Potential issues in curl found using AI assisted tools

Context: curl, AI, and a positive case

  • Thread centers on a rare positive story: dozens of real curl bugs surfaced via “AI-assisted tools,” in contrast to earlier waves of bogus, AI‑generated security reports that maintainers described as a DDoS.
  • Commenters stress the title should emphasize “AI‑assisted security scanners,” not “AI found bugs” outright.

Human vetting vs ‘AI slop’

  • Key distinction:
    • Bad pattern: people paste code into general LLMs, forward hallucinated “vulnerabilities” without understanding them.
    • Good pattern: professionals run specialized tools, then manually confirm each issue before reporting.
  • Several note the asymmetry: unvetted AI reports are cheap to send but very expensive to triage; projects now ban repeat “slop” reporters.

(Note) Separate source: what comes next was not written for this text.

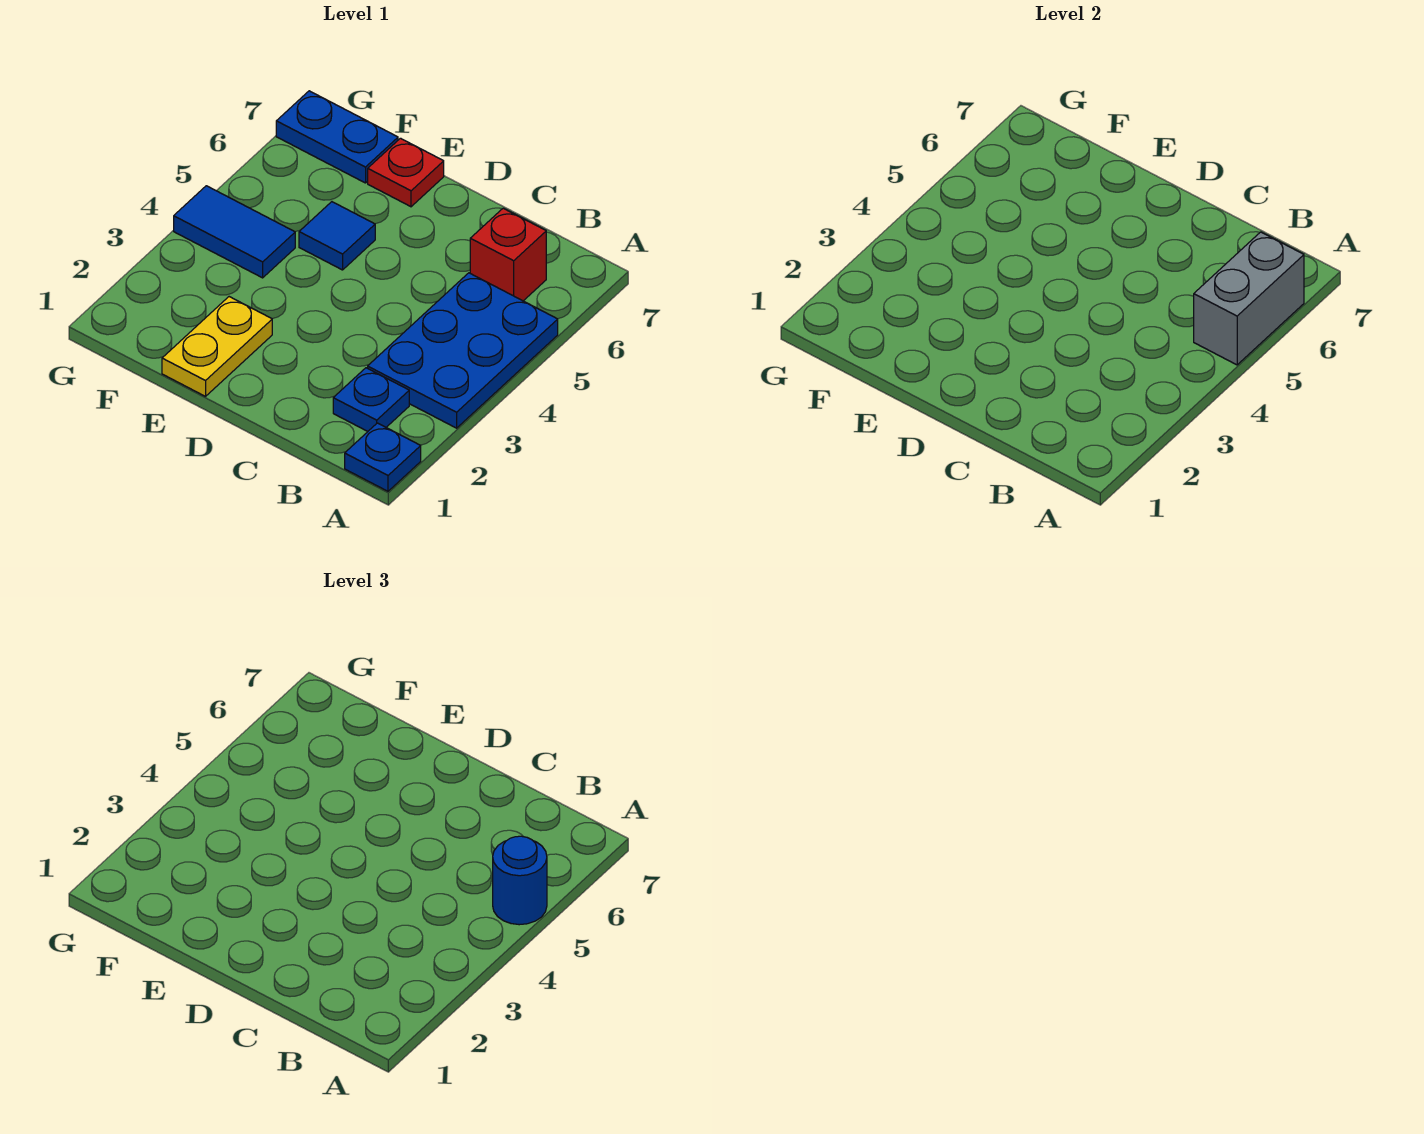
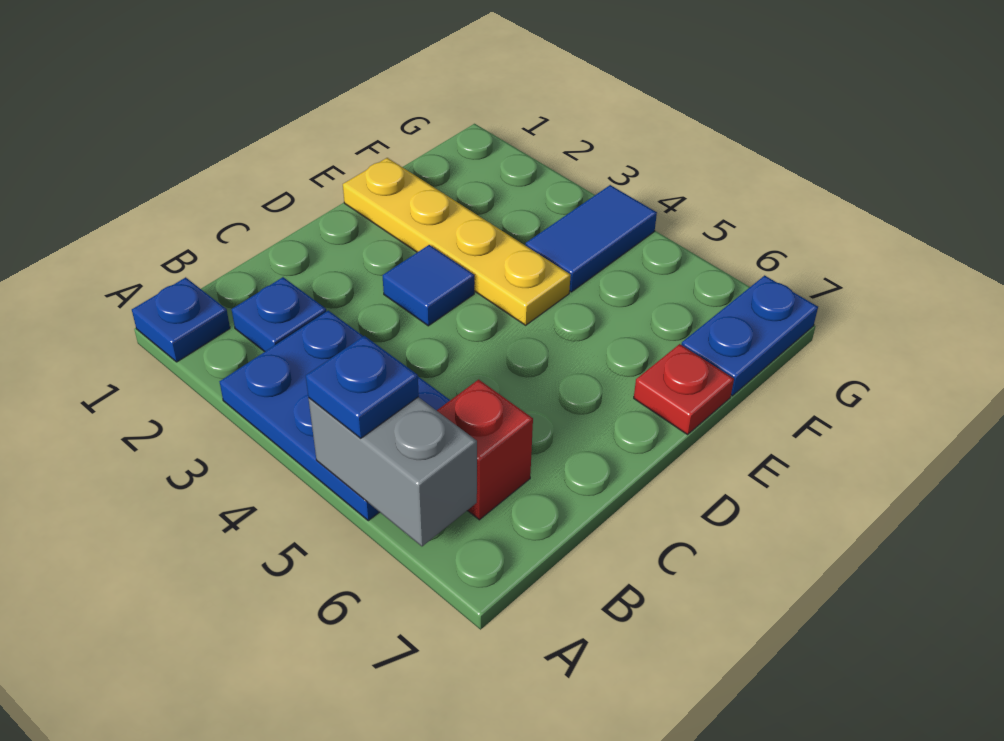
blue 1x1 round brick [493,836,547,925] -> blue 1x1 plate [306,336,419,438]
yellow 1x2 plate [162,297,272,396] -> yellow 1x4 plate [343,158,571,325]
blue 1x1 tile [299,202,375,270] -> blue 1x1 tile moved to [382,245,474,326]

How the AI security tools work

  • Tools mentioned include AI‑centric SAST products (e.g., ZeroPath, Corgea, Almanax); some founders join the thread to say they do not wrap traditional analyzers but use LLMs as core engines for detection and triage.
  • Others are skeptical, reading marketing as “AI post‑processing” on classic static analysis; they propose reproducing this by running verbose open‑source scanners and using generic LLMs to triage results.
  • Bug reports were initially private due to potential security impact; resulting fixes are visible in curl PRs tagged with SARIF data.

Experiences with AI as coding companion

  • Many find LLMs more useful as reviewers/debuggers than as code generators:
    • Spot suspicious patterns, missing warning flags, or logic errors.
    • Assist in complex debugging (e.g., proposing hypotheses, driving gdb, tracing assembly).
  • Techniques that help: tailored prompts, planning modes, tool calling, excluding tests/docs, or asking the model to design its own “best prompt.”
  • Some note specialized tools (Cursor BugBot, Gemini 2.5 Pro, project‑aware reviewers) work better than generic chat.

Limits, hallucinations, and need for validation

  • Hallucinations remain a central problem, especially in low‑level memory safety: convincing but wrong vulnerability reports are costly to verify.
  • Several security researchers argue that interactive, environment‑aware, tool‑driven architectures (gdb, multi‑agent loops, PoC generation) are required to validate findings at scale.
  • One suggestion: use AI to propose checks, then turn those into deterministic scripts/linters baked into CI.

Broader concerns and philosophy

  • Worries about:
    • Abuse of powerful scanning tools for zero‑day hunting or supply‑chain attacks.
    • Proprietary pricing and limited reproducibility of the results.
  • Broader debate over AI and creativity: some feel AI steals the “fun” of implementation; others say it frees them to focus on design and higher‑level creativity.
  • A recurring theme: AI is a powerful “bicycle for the mind” for competent practitioners, but dangerous and misleading for those who don’t know how to evaluate its output.